Many years ago, when Barnum's Circus was of a truth ‘the greatest show on earth', the famous showman got me to prepare for him a series of prize puzzles for advertising purposes. They became widely known as the ‘Questions of the Sphinx', on account of the large prizes offered to anyone who could master them.

Strangely this autobiography was written in 1928, seventeen years after Loyd's death. Loyd passed his cunning on to his son, also called Sam, who was the real author of the book, knowing full well that anybody buying it would mistakenly assume that it had been written by the more famous Sam Loyd Senior.

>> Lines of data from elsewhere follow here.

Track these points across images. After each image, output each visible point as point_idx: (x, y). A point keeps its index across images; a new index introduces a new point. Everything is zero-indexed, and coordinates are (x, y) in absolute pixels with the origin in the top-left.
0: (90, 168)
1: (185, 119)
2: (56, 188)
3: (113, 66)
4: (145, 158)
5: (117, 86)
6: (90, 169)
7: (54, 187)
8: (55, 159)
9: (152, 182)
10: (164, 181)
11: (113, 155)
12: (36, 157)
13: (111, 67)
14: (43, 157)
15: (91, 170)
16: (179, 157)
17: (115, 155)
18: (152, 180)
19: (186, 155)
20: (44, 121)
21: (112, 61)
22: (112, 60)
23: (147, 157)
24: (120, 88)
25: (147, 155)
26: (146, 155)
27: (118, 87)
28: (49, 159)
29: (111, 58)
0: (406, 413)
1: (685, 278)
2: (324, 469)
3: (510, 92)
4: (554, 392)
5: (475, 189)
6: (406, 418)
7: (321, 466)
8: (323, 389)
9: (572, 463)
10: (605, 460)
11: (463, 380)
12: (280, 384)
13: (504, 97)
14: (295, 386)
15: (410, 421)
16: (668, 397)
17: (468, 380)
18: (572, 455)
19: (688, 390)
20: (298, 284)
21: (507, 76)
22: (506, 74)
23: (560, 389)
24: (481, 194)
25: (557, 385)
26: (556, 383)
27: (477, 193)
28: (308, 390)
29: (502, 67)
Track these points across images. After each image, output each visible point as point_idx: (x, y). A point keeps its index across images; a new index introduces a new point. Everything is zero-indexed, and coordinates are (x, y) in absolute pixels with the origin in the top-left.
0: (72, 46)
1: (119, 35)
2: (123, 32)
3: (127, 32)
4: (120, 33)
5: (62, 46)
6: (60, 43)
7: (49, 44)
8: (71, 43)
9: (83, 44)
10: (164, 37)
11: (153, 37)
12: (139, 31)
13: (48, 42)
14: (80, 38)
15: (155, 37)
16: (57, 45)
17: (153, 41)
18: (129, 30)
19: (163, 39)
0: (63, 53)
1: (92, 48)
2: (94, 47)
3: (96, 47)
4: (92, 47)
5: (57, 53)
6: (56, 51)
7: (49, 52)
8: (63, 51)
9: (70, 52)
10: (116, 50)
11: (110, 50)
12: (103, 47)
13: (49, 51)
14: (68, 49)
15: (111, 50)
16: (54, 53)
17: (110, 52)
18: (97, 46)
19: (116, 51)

Loyd's most famous creation was the Victorian equivalent of the Rubik's Cube, the ‘14–15' puzzle, which is still found in toyshops today. Fifteen tiles numbered 1 to 15 are arranged in a 4 × 4 grid, and the aim is to slide the tiles and rearrange them into the correct order. Loyd's offered a significant reward to whoever could complete the puzzle by swapping the ‘ 14' and ‘15' into their proper positions via any series of tile slides. Loyd's son wrote about the fuss generated by this tangible but essentially mathematical puzzle:

A prize of $1,000, offered for the first correct solution to the problem, has never been claimed, although there are thousands of persons who say they performed the required feat. People became infatuated with the puzzle and ludicrous tales are told of shopkeepers who neglected to open their stores; of a distinguished clergyman who stood under a street lamp all through a wintry night trying to recall the way he had performed the feat. The mysterious feature of the puzzle is that none seem to be able to remember the sequence of moves whereby they feel sure they succeeded in solving the puzzle. Pilots are said to have wrecked their ships, and engineers rushed their trains past stations. A famous Baltimore editor tells how he went for his noon lunch and was discovered by his frantic staff long past midnight pushing little pieces of pie around on a plate!

Loyd was always confident that he would never have to pay out the $1,000 because he knew that it is impossible to swap just two pieces without destroying the order elsewhere in the puzzle. In the same way that a mathematician can prove that a particular equation has no solutions, Loyd could prove that his ‘14–15' puzzle is insoluble.